Prime Minister Justin Trudeau had no knowledge of a conversation that was secretly taped by former Attorney-General Jody Wilson-Raybould about SNC-Lavalin because he was not briefed by Canada’s top civil servant.
The reason? “Everybody went on holidays the next day,” says Frank Addario, the lawyer for former Clerk of the Privy Council Michael Wernick in a statement to the Star.
That explanation comes a day after the House of Commons Justice committee released bombshell audio of Wilson-Raybould and Wernick in a Dec. 19 phone call that lasted 17 minutes. Trudeau has claimed he didn’t know about the controversial exchange.
“The clerk raised the issue with the AG as part of his job to manage relations between the PM and his cabinet ministers,” said Addario. “When everyone returned at the beginning of January, the first burning issue was the (Scott) Brison resignation and a cabinet shuffle.
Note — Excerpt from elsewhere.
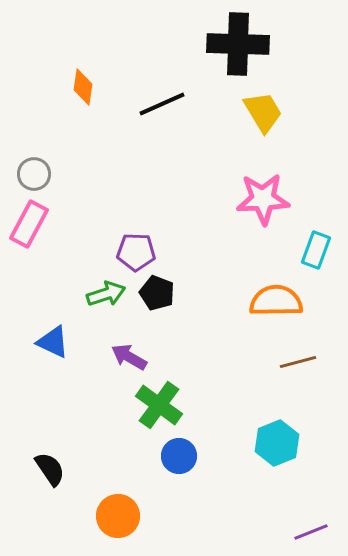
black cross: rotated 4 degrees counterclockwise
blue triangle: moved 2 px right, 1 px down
The SNC issue never made it back to the top of the discussion list.”
Brison, a Liberal MP, abruptly resigned from his role as president of the Treasury Board after representing the Nova Scotia riding of Kings-Hants for 22 years.
In the taped, confrontational conversation, Wilson-Raybould repeatedly warns Wernick that the prime minister and his officials were engaging in political interference with the SNC-Lavalin prosecution. The conversation ends with Wernick warning Wilson-Raybould that he was concerned about reaction from the Prime Minister over her handling of the case.
Wilson-Raybould had refused to intervene in the corruption trial of the Quebec-based company and to negotiate a remediation agreement. The agreement would have allowed the engineering firm to avoid a criminal trial.
“It is entirely inappropriate and it is political interference,” she told Wernick in their conversation.
However, Wernick’s lawyer said the high-stakes standoff between the two was not reported to the prime minister.
“The Clerk never discussed SNC again with the PM or PMO until someone leaked the story to the Globe and Mail in early February,” said Addario.
Wilson-Raybould’s secret taping of the discussion without Wernick’s knowledge has also come under fire from some members of the legal community who say it raises ethical questions.
The preliminary inquiry into the bribery and fraud case against SNC-Lavalin resumes Monday, April 1, with defence submissions to be made.